■ Exercise instructions
Could you render every line of the listing below as a JSON list of strings, one string per line, skipping blank lines and leaving the pictures out?

■ Dataset excerpt
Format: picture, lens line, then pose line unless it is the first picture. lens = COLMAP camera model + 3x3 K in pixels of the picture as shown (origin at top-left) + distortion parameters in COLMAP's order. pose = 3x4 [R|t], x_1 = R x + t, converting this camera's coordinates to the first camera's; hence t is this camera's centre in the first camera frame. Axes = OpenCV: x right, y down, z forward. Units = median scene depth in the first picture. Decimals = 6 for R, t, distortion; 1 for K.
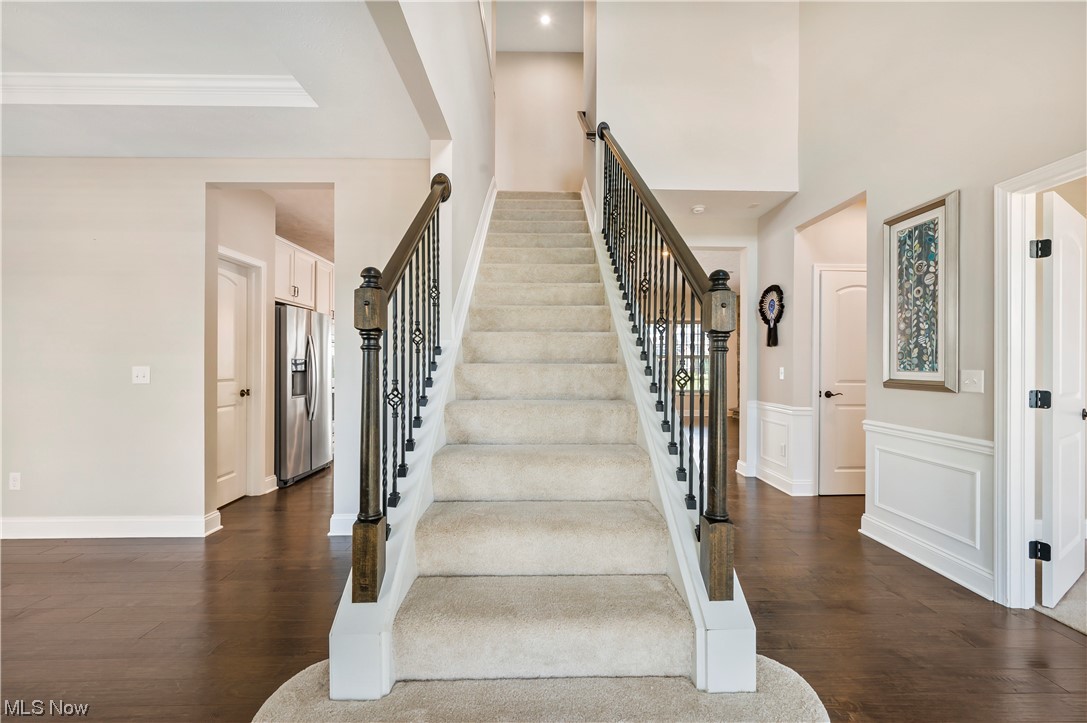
lens RADIAL K [[436.5, 0, 543.7], [0, 436.5, 364.4], [0, 0, 1]] dist [0.001938, -0.001082]
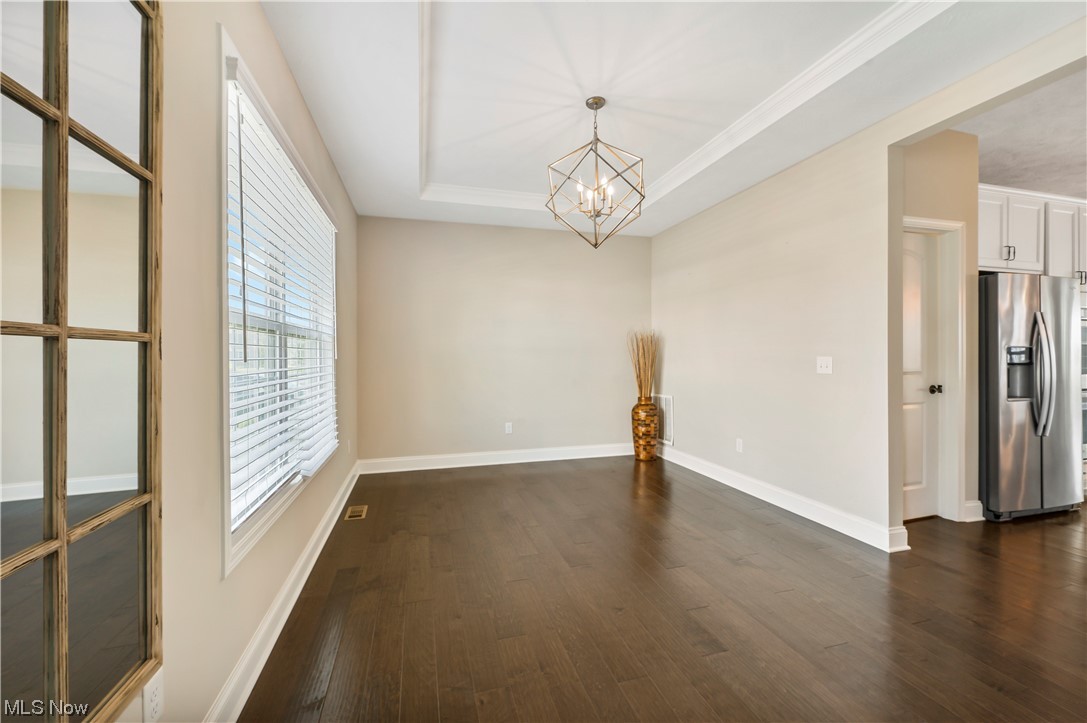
lens RADIAL K [[436.5, 0, 548.8], [0, 436.5, 355.4], [0, 0, 1]] dist [0.001938, -0.001082]
pose [[0.262024, 0.000641, -0.965061, -0.087742], [0.003019, 0.999994, 0.001484, -0.001300], [0.965057, -0.003302, 0.262021, 0.091914]]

■ Result of the task
[
  "Format: picture, lens line, then pose line unless it is the first picture. lens = COLMAP camera model + 3x3 K in pixels of the picture as shown (origin at top-left) + distortion parameters in COLMAP's order. pose = 3x4 [R|t], x_1 = R x + t, converting this camera's coordinates to the first camera's; hence t is this camera's centre in the first camera frame. Axes = OpenCV: x right, y down, z forward. Units = median scene depth in the first picture. Decimals = 6 for R, t, distortion; 1 for K.",
  "lens RADIAL K [[436.5, 0, 543.7], [0, 436.5, 364.4], [0, 0, 1]] dist [0.001938, -0.001082]",
  "lens RADIAL K [[436.5, 0, 548.8], [0, 436.5, 355.4], [0, 0, 1]] dist [0.001938, -0.001082]",
  "pose [[0.262024, 0.000641, -0.965061, -0.087742], [0.003019, 0.999994, 0.001484, -0.001300], [0.965057, -0.003302, 0.262021, 0.091914]]"
]